JAKARTA - Teknologi deepfake ternyata kurang diminati oleh para scammer, sebab saat melakukan penipuan atau phising dalam skala besar bisa menggunakan metode lain yang lebih efisien untuk mengelabui korban agar memberikan informasi pribadi.
Pernyataan itu disampaikan oleh peneliti senior untuk perusahaan keamanan siber Sophos. Berbicara kepada The Register, Shier menyatakan deepfake tidak begitu populer di kalangan scammer, karena korban akan menyerahkan informasi pribadi secara sukarela jika bertanya secara baik-baik.
Deepfake sendiri merupakan teknologi berbasis kecerdasan buatan (AI) yang digunakan untuk membuat foto, audio, video yang tampak otentik atau meyakinkan.
Menurut Shier, deepfake mungkin berlebihan untuk beberapa jenis penipuan, tetapi tidak menutup kemungkinan scammer menggunakan teknologi tersebut.

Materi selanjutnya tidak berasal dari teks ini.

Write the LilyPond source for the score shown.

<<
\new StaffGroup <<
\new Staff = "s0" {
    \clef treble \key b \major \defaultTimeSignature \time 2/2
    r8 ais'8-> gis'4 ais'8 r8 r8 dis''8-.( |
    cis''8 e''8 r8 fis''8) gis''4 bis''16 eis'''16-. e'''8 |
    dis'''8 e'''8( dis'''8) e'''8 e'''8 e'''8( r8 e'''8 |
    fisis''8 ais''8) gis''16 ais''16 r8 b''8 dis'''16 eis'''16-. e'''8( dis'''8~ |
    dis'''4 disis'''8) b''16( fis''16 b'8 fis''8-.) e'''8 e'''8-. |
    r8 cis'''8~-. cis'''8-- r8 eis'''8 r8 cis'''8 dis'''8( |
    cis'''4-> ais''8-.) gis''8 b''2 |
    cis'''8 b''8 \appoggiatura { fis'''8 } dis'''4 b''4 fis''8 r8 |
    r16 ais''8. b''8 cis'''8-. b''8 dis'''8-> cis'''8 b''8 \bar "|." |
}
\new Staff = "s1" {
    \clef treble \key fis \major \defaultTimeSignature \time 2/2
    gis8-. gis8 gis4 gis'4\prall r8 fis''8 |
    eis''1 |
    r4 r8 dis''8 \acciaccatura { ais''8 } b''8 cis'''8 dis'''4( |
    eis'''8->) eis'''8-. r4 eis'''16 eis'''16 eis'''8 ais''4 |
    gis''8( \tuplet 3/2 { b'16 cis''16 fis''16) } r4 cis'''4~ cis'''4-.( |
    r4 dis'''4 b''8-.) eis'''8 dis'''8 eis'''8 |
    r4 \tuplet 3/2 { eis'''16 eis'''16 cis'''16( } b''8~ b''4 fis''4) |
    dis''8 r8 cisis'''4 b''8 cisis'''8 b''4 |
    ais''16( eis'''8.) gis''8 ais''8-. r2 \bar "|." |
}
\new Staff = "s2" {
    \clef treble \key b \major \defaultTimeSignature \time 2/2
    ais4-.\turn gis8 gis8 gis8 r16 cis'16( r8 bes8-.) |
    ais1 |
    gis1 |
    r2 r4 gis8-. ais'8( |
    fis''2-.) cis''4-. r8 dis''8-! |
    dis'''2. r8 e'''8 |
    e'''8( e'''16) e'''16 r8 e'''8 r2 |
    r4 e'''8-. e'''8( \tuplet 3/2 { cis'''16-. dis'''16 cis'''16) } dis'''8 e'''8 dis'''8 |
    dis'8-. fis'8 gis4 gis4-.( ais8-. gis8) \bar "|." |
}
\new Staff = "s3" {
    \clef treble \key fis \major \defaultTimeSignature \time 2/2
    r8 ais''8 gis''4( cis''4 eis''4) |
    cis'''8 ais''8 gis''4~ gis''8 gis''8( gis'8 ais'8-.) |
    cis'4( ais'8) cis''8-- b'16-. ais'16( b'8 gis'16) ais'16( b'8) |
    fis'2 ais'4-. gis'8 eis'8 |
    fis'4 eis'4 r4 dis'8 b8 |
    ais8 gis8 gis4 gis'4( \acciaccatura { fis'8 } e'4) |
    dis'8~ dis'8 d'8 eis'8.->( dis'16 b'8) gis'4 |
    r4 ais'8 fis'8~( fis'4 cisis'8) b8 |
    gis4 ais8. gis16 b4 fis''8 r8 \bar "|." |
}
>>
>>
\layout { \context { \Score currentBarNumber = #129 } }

Seperti penipuan asmara, di mana scammer menjadi dekat dengan korban di dunia maya dan meyakinkannya untuk membuat mereka mengirim uang. Scammer di sini berperan sebagai sosok orang lain yang merayu korban.
BACA JUGA:
Melansir TechRadar, Selasa, 18 Oktober, sebelumnya juga pada 2018, deepfake digunakan untuk mencuri identitas mantan Presiden AS Barack Obama dan menyebarkan hoax di internet.
Shier percaya bahwa ia tidak melihat dampak maksimal pada deepfake terhadap penipuan yang direkayasa secara sosial di masa mendatang. Namun, Shier meminta harus tetap waspada karena deepfake bisa saja digunakan dalam kejahatan terorganisir.
"Pakar AI membuatnya terdengar seperti masih beberapa tahun lagi dari dampak besar. Di antaranya, kita akan melihat kelompok kejahatan yang memiliki sumber daya yang baik melakukan kompromi tingkat berikutnya untuk mengelabui orang agar mengirimkan dana ke rekening," tutur Shier.